• Secrets de famille. Celui qui a été confié à Janine Massard il y a quelques années n'a pas dû lui déplaire. Un certificat jauni, daté de 1947 et timbré du sceau de la République française, lui a révélé que « Ami Gay père et Ami Gay fils» (c'est-à-dire son oncle et son grand-oncle) ont aidé les résistants français pendant la guerre. Tous deux, pêcheurs, ont «passé, par bateau, des armes, des médicaments et ravitaillements aux maquisards français» et «aidé des réfractaires, recherchés par la Gestapo, à passer le lac».

    Et personne n'en savait rien. Ces taiseux, gens de fort caractère, ont trouvé tout naturel de risquer leur vie pour une cause juste, puis de s'effacer sans flon-flon ni trompette. Il faut dire également que ces faits d'armes sont restés longtemps passibles de poursuites, avant que ceux qui les ont commis ne soient finalement « amnistiés ». Mais oui.

    C'est la fille d'Ami Gay fils, Josiane, cousine de Janine Massard, qui lui a apporté ce «témoignage de reconnaissance». On connaît l'engagement de Janine Massard, qui a vu dans ce sujet une manière de reprendre les thèmes qui l'intéressent. Aussitôt, elle s'est documentée, a recueilli les confidences et écrit un livre, mi-témoignage mi-roman.

    Ami Gay père et fils sont des hommes libres, qui n'ont pas d'autres maîtres que leur travail et leurs convictions. C'est une époque où la pêche se fait encore à force d'avirons. Dans leurs migrations lacustres, ils croisent des Français de l'autre rive.

    Le contact se fait lors de rencontres au milieu de l'eau. Petit à petit, tout naturellement, les Ami Gay acceptent de passer des médicaments, des armes, puis des juifs. Pas de frontière sur les eaux. Et pas de frontière dans les têtes quand on est comme eux généreux, progressistes et courageux : un courage qui se verra aussi après la guerre, lorsque le fils fondera le parti socialiste et affrontera les notables locaux issus du parti radical dominant.

    Janine Massard, critique sociale, ne pouvait pas non plus passer à côté de la condition de la femme, sujet qui lui tient à cœur.

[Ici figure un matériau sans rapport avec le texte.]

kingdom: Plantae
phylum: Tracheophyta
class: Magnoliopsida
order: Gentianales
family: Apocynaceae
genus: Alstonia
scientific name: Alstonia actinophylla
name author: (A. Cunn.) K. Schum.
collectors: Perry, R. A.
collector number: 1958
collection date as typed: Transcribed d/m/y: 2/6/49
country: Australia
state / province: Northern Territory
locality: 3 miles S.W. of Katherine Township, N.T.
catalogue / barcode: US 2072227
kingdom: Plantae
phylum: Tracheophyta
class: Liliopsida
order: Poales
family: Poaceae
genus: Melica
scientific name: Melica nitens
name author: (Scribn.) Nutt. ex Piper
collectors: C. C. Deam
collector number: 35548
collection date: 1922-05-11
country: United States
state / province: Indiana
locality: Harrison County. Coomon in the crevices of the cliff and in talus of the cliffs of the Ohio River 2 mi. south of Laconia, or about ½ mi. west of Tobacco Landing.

Celle-ci est illustrée par la peinture familiale des rapports entre la femme du fils et sa belle-mère, une terreur. Dans leur relation se dessinent les nœuds de l'exploitation et une prise de conscience tardive.

    Comme on le voit, il n'y a pas d'idéalisme naïf dans ce livre. Janine Massard n'est pas du genre à trouver tous les gens merveilleux. Elle évoque par exemples d'autres passeurs qui se sont enrichis mystérieusement pendant la guerre, et les objets personnels qu'on retrouvait à cette époque flottant au milieu de l'eau.

    Au total, Gens du Lac est donc plus qu'un témoignage. Le livre propose une fresque sociale embrassant plusieurs décennies, une histoire familiale qui évoque la condition passée des femmes, et un bel hymne d'amour au lac Léman.